Pre-Compliance EMC Testing of an Automotive Navigation System (CISPR 25 Bench Setup)

This case study describes a pre-compliance EMC test campaign on an automotive navigation subsystem designed to support high-level autonomous driving functions. The unit integrates LiDAR and radar sensors and was evaluated using a CISPR 25-based bench-top setup to assess conducted emissions, radiated emissions, conducted immunity (BCI), and ESD before formal lab testing. By combining current-probe measurements, TEM cell predictions, and bulk current injection testing, we were able to identify early EMC behaviours and give confidence in the design’s ability to meet regulatory requirements.

Client Context

The client is an automotive Tier‑1 supplier developing a cutting‑edge navigation subsystem intended to support high‑level autonomous driving functions. The unit integrates LiDAR and radar sensors and is designed to operate as part of a larger autonomous driving platform. A camera is not included in this module, as it will ultimately be integrated into a higher‑level system that provides the full sensor suite required for autonomous operation.

Scope of Work

The scope of this engagement was clearly defined. The client asked us to carry out an automotive component / subsystem‑level EMC pre‑compliance assessment.

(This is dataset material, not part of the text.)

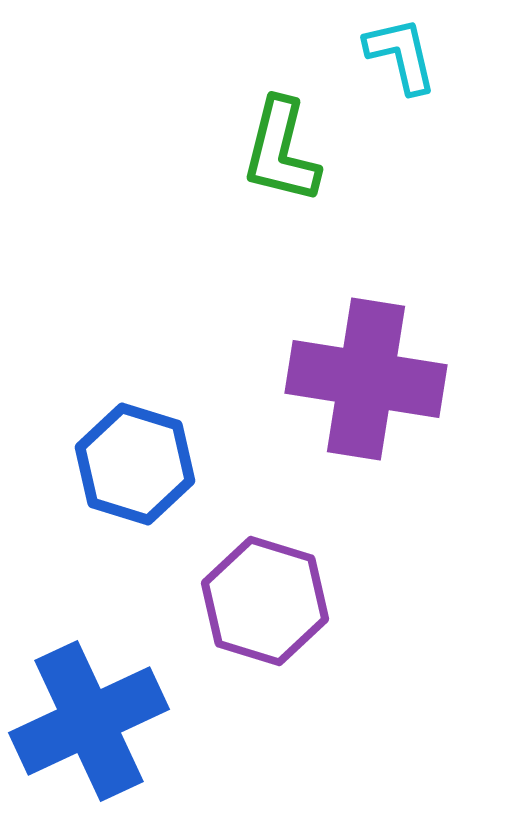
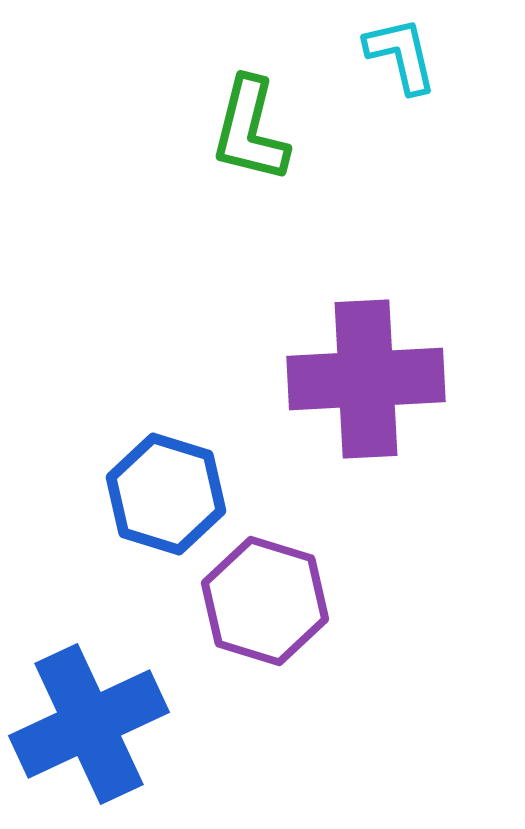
green L-shape: moved 31 px left, 21 px up
purple cross: rotated 12 degrees counterclockwise
blue hexagon: moved 31 px right, 30 px down
blue cross: moved 3 px down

The objective was to gain an early understanding of the EMC performance of the unit without immediately progressing to full laboratory compliance testing.

This approach helps to:

• Identify potential EMC risks early

• Highlight any red‑flag issues at an early design stage

• Reduce cost and time associated with late‑stage compliance failures

• Enable targeted design improvements ahead of final certification testing

The specific tests of interest were:

• Conducted emissions

• Radiated emissions

• Conducted immunity (Bulk Current Injection – BCI)

• Electrostatic discharge (ESD)

Technical Approach

A CISPR 25–based automotive EMC bench‑top test set-up was established in our laboratory to replicate key elements of a vehicle‑level EMC environment.

To assess radiated emissions efficiently at the pre‑compliance stage, we employed a hybrid measurement approach, combining:

• Current probe measurements on cables

• TEM cell testing

This methodology allows far‑field radiated emissions behaviour to be predicted with good confidence, without the need for a full anechoic chamber.

For conducted immunity, we carried out Bulk Current Injection (BCI) testing on cables using our in‑house setup, enabling early identification of susceptibility risks.

Summary

• We tested the DUT using a quasi-CISPR25 automotive set-up. Since the power supply cable is relatively long—and we intend to use this length later for radiated emissions testing—we decided to leave it as is.

• The conducted emissions results were promising, with the DUT appearing to meet Class 5 limits. Even if not, achieving Class 4 should be very realistic. The uncertainty here comes from the differences in the test set-up (long cable rather than a short cable that is less than 20 cm).

• For radiated emissions (up to 1 GHz), we used both an RF current probe and a TEM cell. No red flags were observed at this stage, and the DUT is expected to meet ECE Regulation 10 requirements. Compared to CISPR 25, we believe

compliance with Class 3 or 4 should also be achievable.

• We tested two configurations: one with the DUT placed on a 50 mm insulation support over the test ground plane, and the other with the DUT chassis directly placed on the ground plane. From a conducted emissions standpoint, the results were very similar—an encouraging sign. Radiated emissions are expected to improve further with the direct bond to the ground plane.

• For immunity testing, we performed BCI (Bulk Current Injection) while monitoring the data packets for signs of corruption or loss—none were observed. We also used a current monitoring probe to track injected current, as the set-up introduces VSWR on the cable. During testing, the minimum injected current was around 50 mA, with an average level above 70 mA, providing good confidence in the DUT's immunity performance.